Over the last 5 years, a number of outbreaks of measles have occurred in several EU countries [5]. Many of these outbreaks continue and/or continued for more than 1 year after the notification of the first case. One of the explanations for these outbreaks was the presence of non-vaccinated population over 30 years of age. Another explanation was vaccination rejection by several sectors of the population; anthroposophic, and ultra-orthodox Jewish communities, and immigrants [2, 6].

Curiously in many of measles outbreaks about 10% of the patients were less than 12 months of age. All these patients according to the current EU countries vaccination calendars were not yet vaccinated against measles [2, 3].

Old studies on measles infection showed that infants were protected against measles with maternal antibodies over the first year of their lives. Vaccination of infants after 12 months of age aimed at avoiding the neutralizing effect of maternal antibodies and in turn improving measles vaccine effectiveness [7]. Based on the results of measles outbreaks, especially age of affected patients, we should consider changing measles vaccination schedules in all EU countries. It is necessary to administrate the first dose of measles vaccine below 12 months of age, for example at 9 months of age, because of several reasons.

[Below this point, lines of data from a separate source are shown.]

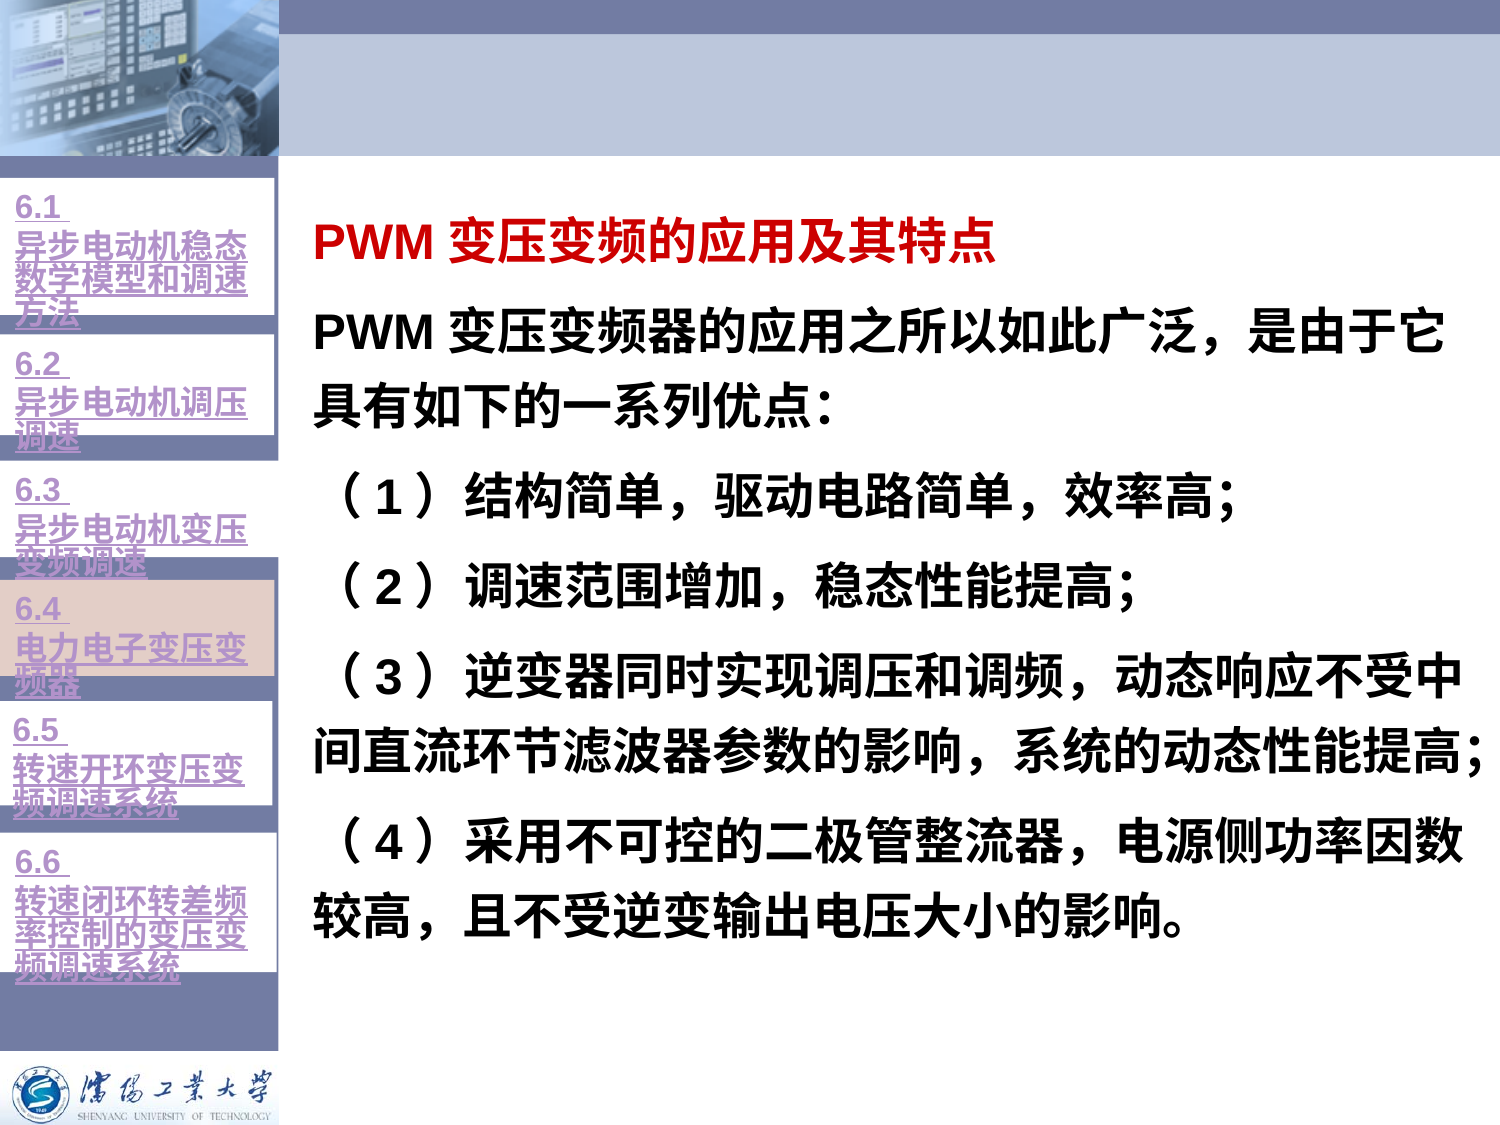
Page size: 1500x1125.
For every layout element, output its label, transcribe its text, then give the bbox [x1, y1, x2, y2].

text_box 6.6 转速闭环转差频率控制的变压变频调速系统 [0, 832, 277, 973]
text_box 6.2 异步电动机调压调速 [0, 334, 275, 436]
text_box 6.1 异步电动机稳态数学模型和调速方法 [0, 177, 275, 315]
picture [0, 0, 279, 156]
text_box 6.5 转速开环变压变频调速系统 [0, 701, 273, 806]
list PWM变压变频的应用及其特点 PWM变压变频器的应用之所以如此广泛，是由于它具有如下的一系列优点： （1）结构简单，驱动电路简单，效率高； （2）调速范围增加，稳态性能提高； （3）逆变器同时实现调压和调频，动态响应不受中间直流环节滤波器参数的影响，系统的动态性能提高； （4）采用不可控的二极管整流器，电源侧功率因数较高，且不受逆变输出电压大小的影响。 [312, 194, 1500, 1056]
picture [0, 1051, 279, 1125]
text_box 6.4 电力电子变压变频器 [0, 579, 275, 676]
text_box 6.3 异步电动机变压变频调速 [0, 460, 279, 558]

First, most of mothers between 30 and 40 years of age are not vaccinated against measles, and many of them are not naturally immune against measles. These mothers do not pose antibodies against measles and in turn do not provide vertical protection for their infants [3, 7]. In concordance with this observation, a recent study conducted in Sheffield (UK) evaluated the risk of healthcare workers (HCWs) of contracting and transmitting measles and mumps to patients and staff. To examine this risk at the point of entry to healthcare, the authors assessed the serological results of new HCWs presenting for pre-placement clearance without evidence of measles- mumps-rubella (MMR) immunity between 1 April 2010 and 31 March 2012. Overall rates of serological positivity to MMR across all age groups were 88.2%, 68.8% and 93.9%, respectively. With regard to measles and mumps, there were statistically significant decreases in the percentage of HCWs born after 1980 that had positive serology (P < 0.05) [5].

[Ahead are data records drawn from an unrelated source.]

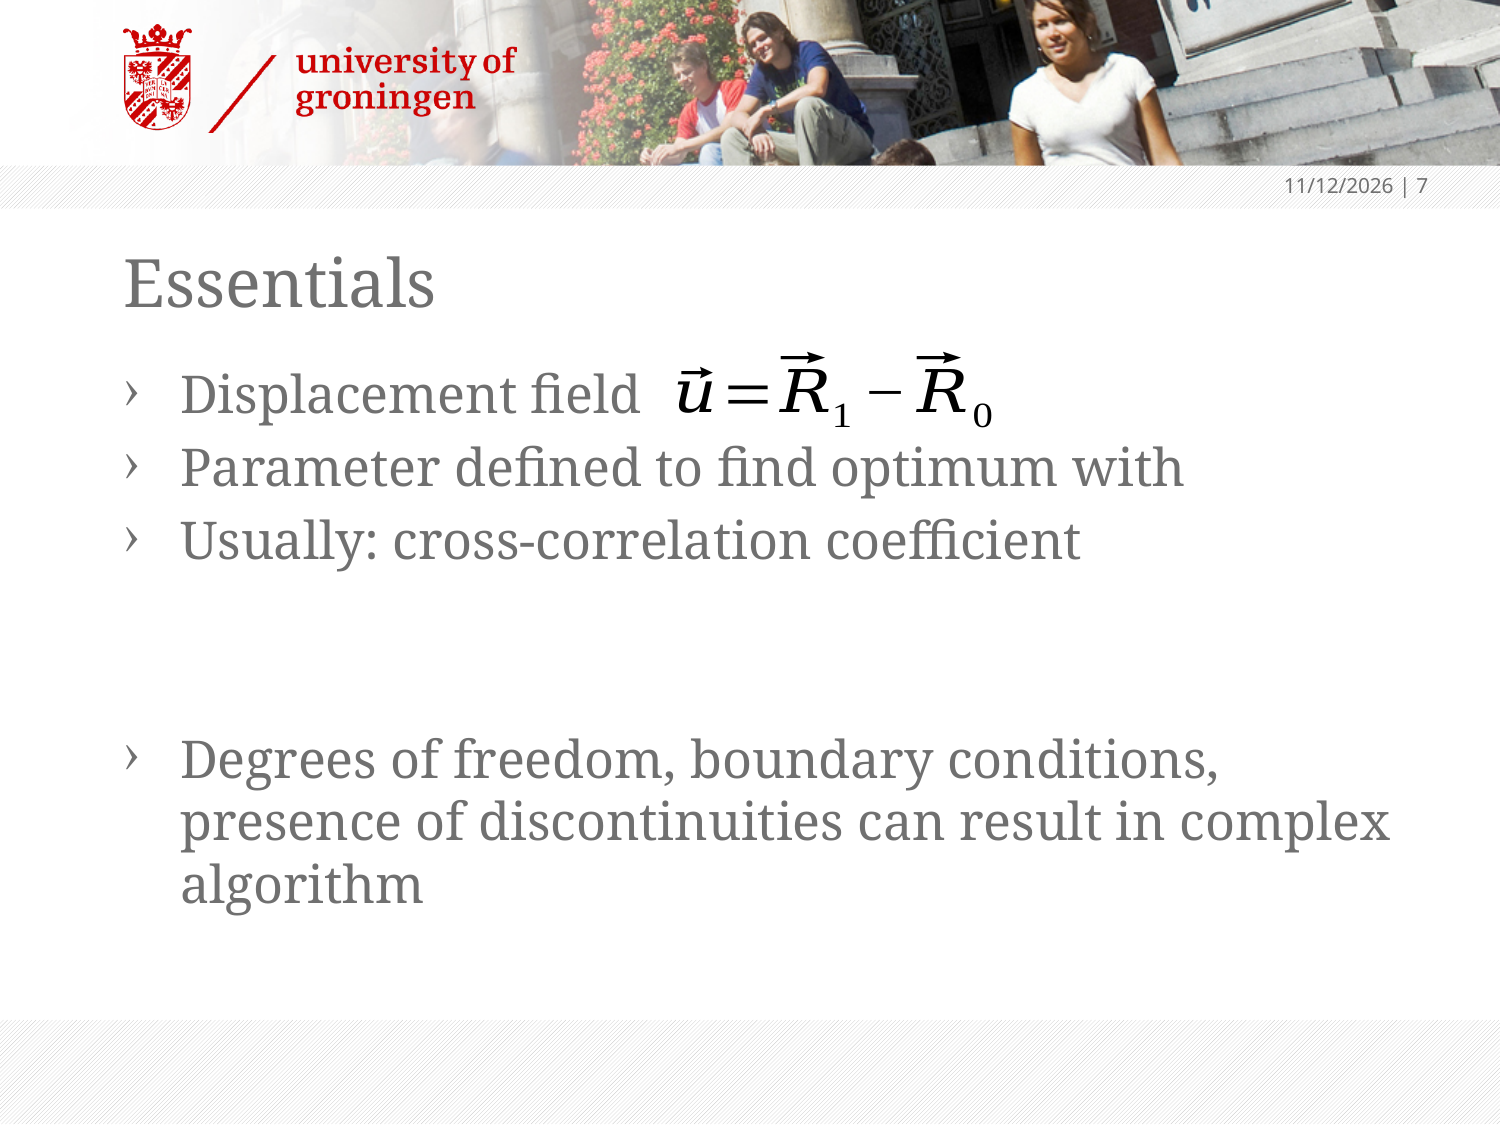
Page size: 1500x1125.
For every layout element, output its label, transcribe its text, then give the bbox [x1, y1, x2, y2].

picture [0, 0, 1500, 165]
list Displacement field Parameter defined to find optimum with Usually: cross-correlation coefficient Degrees of freedom, boundary conditions, presence of discontinuities can result in complex algorithm [123, 361, 1426, 1000]
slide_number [1081, 165, 1393, 209]
title Essentials [123, 240, 1426, 349]
slide_number | 7 [1393, 165, 1500, 209]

Second, over the last 30 years the prevalence of measles infections in the EU countries was progressively lowering. The contact of vaccinated women between 30 and 40 years of age was almost negligible. This contact acts like a booster dose and stimulates the immunity systems to generate measles antibodies. Again vaccinated mothers aged between 30 and 40 years old provide very low levels of antibodies to their infants, not sufficient to protect them over the first 12 months of their lives [2, 7].

Third, the prevalence of breast feeding is lowering or at least reduced in duration all over the EU countries, especially over the last 20 years because of several social and economic changes. Maternal milk provides antibodies which offers major protection for infants against many bacterial and viral infections including measles [1, 8].

The recent vaccine calendar of the Spanish Association of Paediatrics (2013) recommended administration of the first dose of measles vaccine at 12 months of age, not at 15 months as recommended before. The second dose is recommended between 2 and 3 years of age to achieve a protection > 98% [9].

In conclusion, administrating the first dose of measles vaccine in the EU countries should be considered before 12 months of age, most probably at 9 months of age.